LANCE IN DESCENT

Resigned

Massive brewer Anheuser-Busch joined massive shoe company Nike today in dropping sponsorship of cyclist and cancer fund-raising champion Lance Armstrong after USADA’s Pyrenees of evidence linking the seven-time Tour de France champion to serial performance enhancing drug use became public.  Though heavily suspected and accused for years, Armstrong’s fierce denials and fantastic cancer fund-raising had erected just enough of a firewall to maintain his corporate relationships.  Until now.

But corporate America has never been accused of spinal conformity when it comes to support for its pitchmen.  Like a fifteen year-old kid applying for his first job being told, “You have no experience”, often it takes one intrepid backer to get you off the schneid. In this case, one rejecter to open the flood gates of dismissal and discharge.

Of course, Armstrong has no one but himself to blame, though he remains defiantly jut-jawed.  Despite the avalanche of evidence against him, so powerful has his 70 million yellow Livestrong bracelet program been that he still has champions willing to cleave the sins of the cyclist from the redemption of his philanthropy.  And what, exactly, is the lesson to the young ones there?  Are ends and means really to be separated so easily?

Armstrong isn’t the first, nor will he be the last, to take image-piercing rounds from a corporate/ media firing squad.  An entire baseball generation, most notably Barry Bonds, Sammy Sosa and Mark McGuire, has been a casualty.

In months following Tiger Woods’ admission of serial infidelity in November 2009, several companies re-evaluated their relationships with the 14-time major golf champion.  Though the most bankable athlete in the world, Tiger lost everyone from Accenture to AT&T, Gatorade and General Motors. Blade maker Gillette suspended advertising featuring the once unsullied Woods. Tag Heuer dropped Tiger from their ad campaign in the immediate aftermath of the scandal, and ended their relationship for good when their deal expired in 2011. However, in contrast to their abandonment of Armstrong, Nike continued to support Tiger.

Lesser celebs have also been sent off on a metaphoric ice flow in the wake of a social disgrace.  On January 16, 1988, Jimmy “The Greek” Snyder was fired from his 12-year CBS NFL football assignment after commenting to a local TV reporter at a Washington D.C. eatery that African Americans were superior athletes due to the breeding policies of slave owners before the Civil War.

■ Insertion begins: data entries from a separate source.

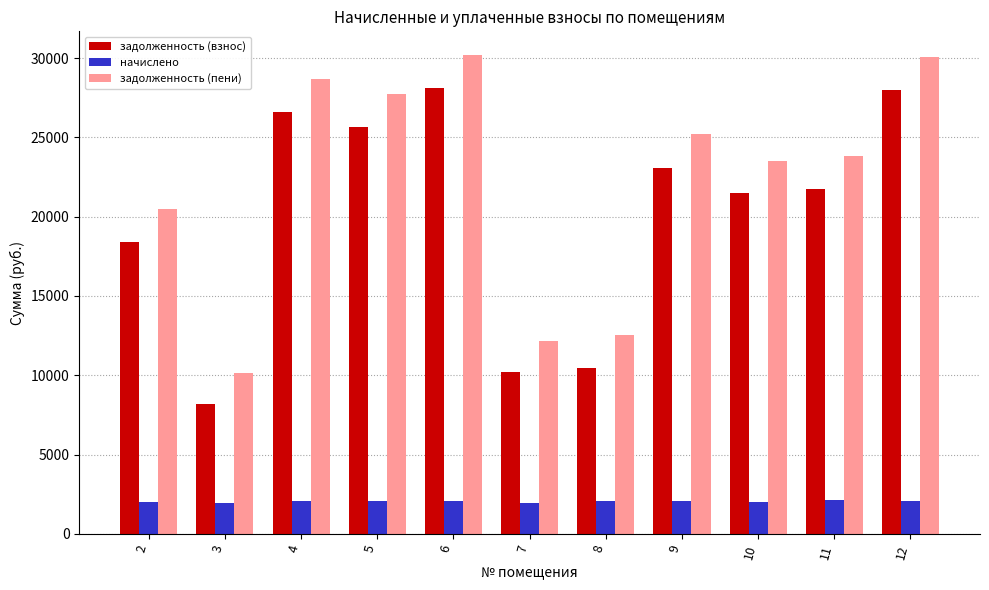

What is the sum of the задолженность (пени) values at 12 and 2?

50550.3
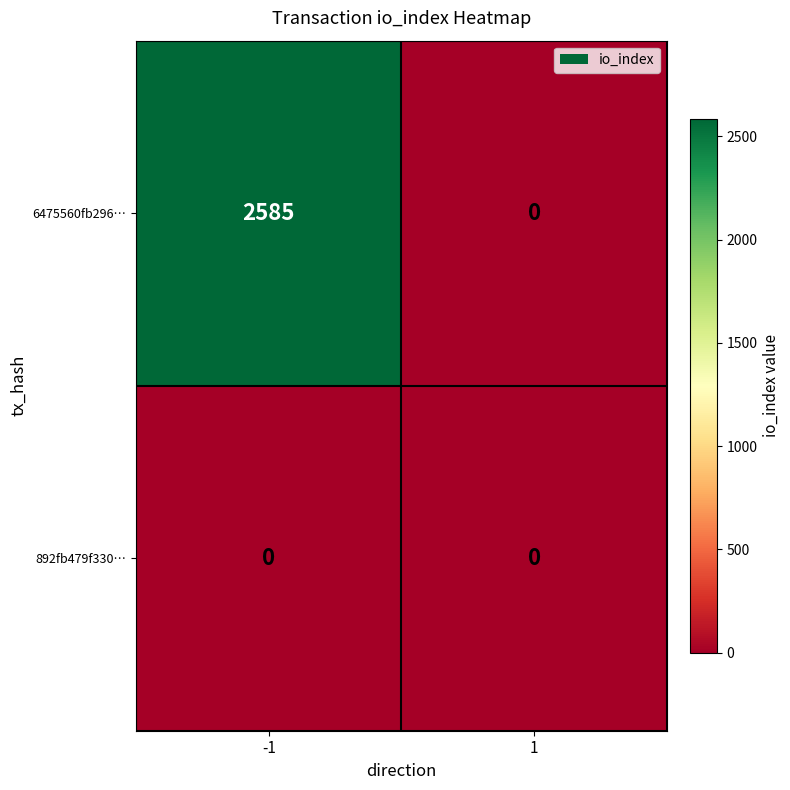

How many data points does each series have?

2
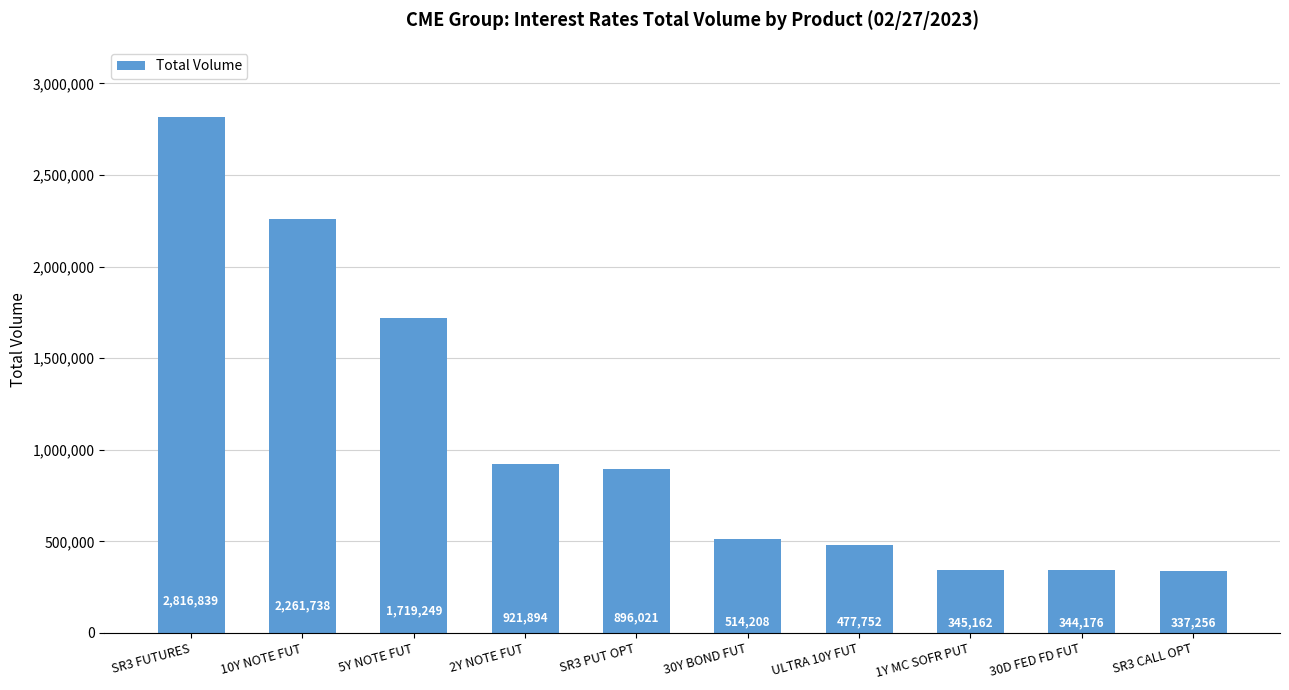

Reading left to right, extract all data points from this chart.

2816839	2261738	1719249	921894	896021	514208	477752	345162	344176	337256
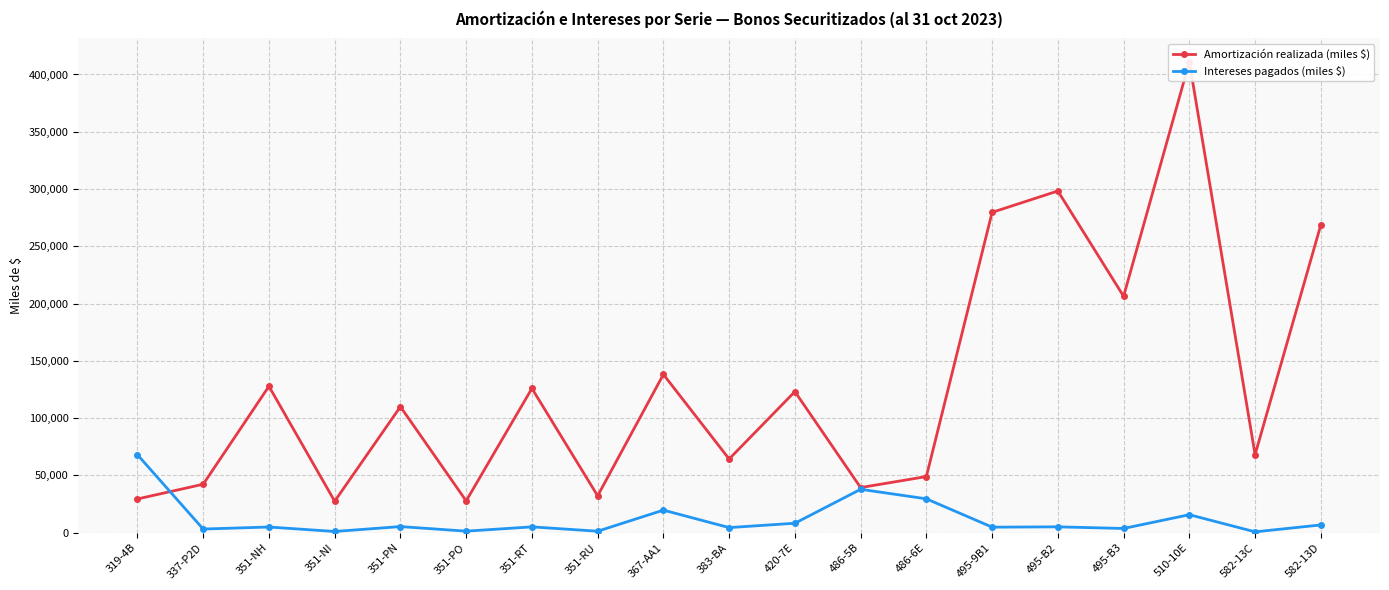

Which category has the lowest value in the Amortización realizada (miles $) series?

351-NI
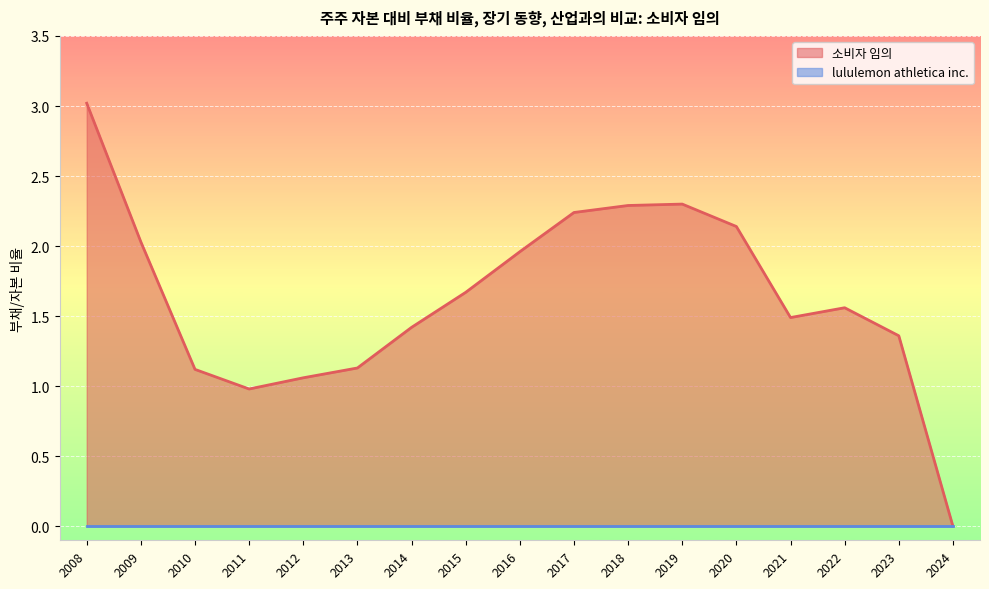

Which category has the highest value across all series?

2008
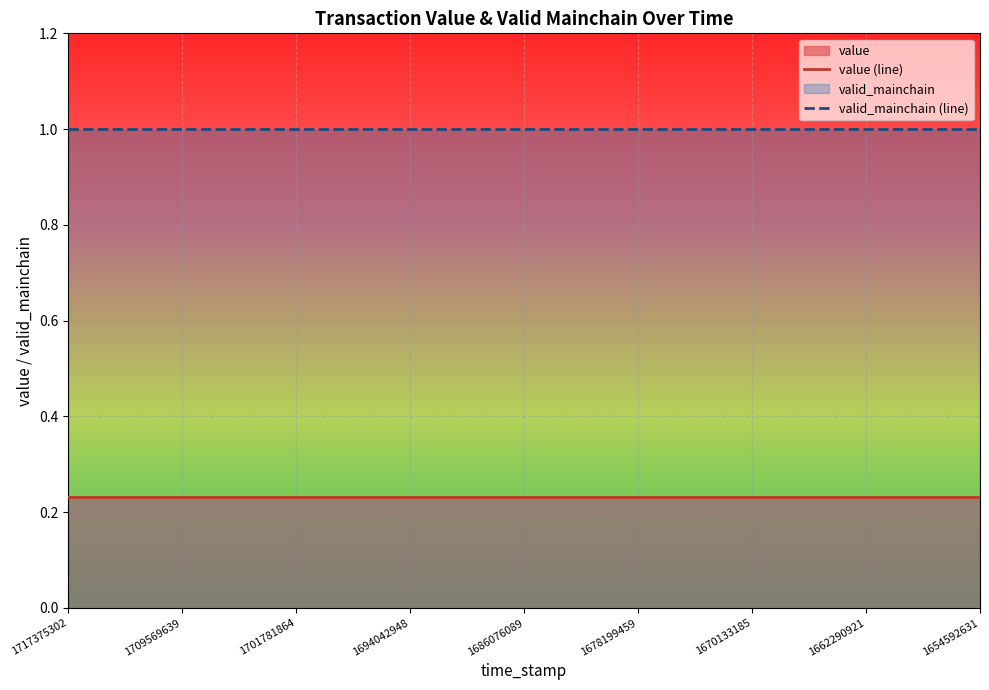

Rank the series by their average value, from highest to lowest.

valid_mainchain (line), value (line)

Teaching moments are not the main concern of corporate titans.  As Morty Seinfield said, “Cheap fabric, and dim lighting, that’s how you move merchandise.”

It’s a fickle world out there, kids, a one-way street of loyalty and demand.  They’ll stand four-square behind you until the stench begins to rise and the fingers begin to point.  And once one goes…

Anyone who ever read Lance’s book, It’s Not About the Bike, knows he has always been a loner, him-against-the-world kind of guy.  That attitude helped him reach the top of the mountain. Now there’s proof something else did, as well.  Ironic, isn’t it?  Shakespearean.  The very thing that helped lift him to life in his battle against testicular cancer, drugs, has now brought him crashing down.

That’s the double-standard world we live in, drugs are good – drugs are bad.  And while we’re at it, let’s incarcerate a million or so kids who have little or no means beyond them to find their ends.  We’re up to our elbows in a drug culture.  So let’s hang it on our sportsmen.

“Ask you doctor if you experience cynicism for more than four hours”.

But if anyone can “do the time for committing the crime”, I’d say it’s Lance.  I guess now we’ll find out.

END

5 thoughts on “LANCE IN DESCENT

  1. Toni, I really don’t know if I get your your drift in this piece.
    You cannot equate drugs used to cure sickness (good) with drugs used to cheat at sport (bad) as two sides of the same coin. They are different coins entirely, and it’s not a double-standard that one (the medical drug) is a shiny coin that we should be proud of and the other (the cheating coin) is one that does – and should – lead to destruction and ruin.
    If it were any other sport as we know would have no future.

  2. I just realized I did not get my name on my reply. My post was Oct 17 at 11:52 and I still think Lance is pathetic.

  3. Lance continues the disappointing trend of elite athletes selling out and compromising for cash. I am saddened for those who did not win their due awards because cheating Lance took their spot. No one, except Lance and his associates benefits from this cheating. He needs to leave Livestrong entirely. Pathetic!!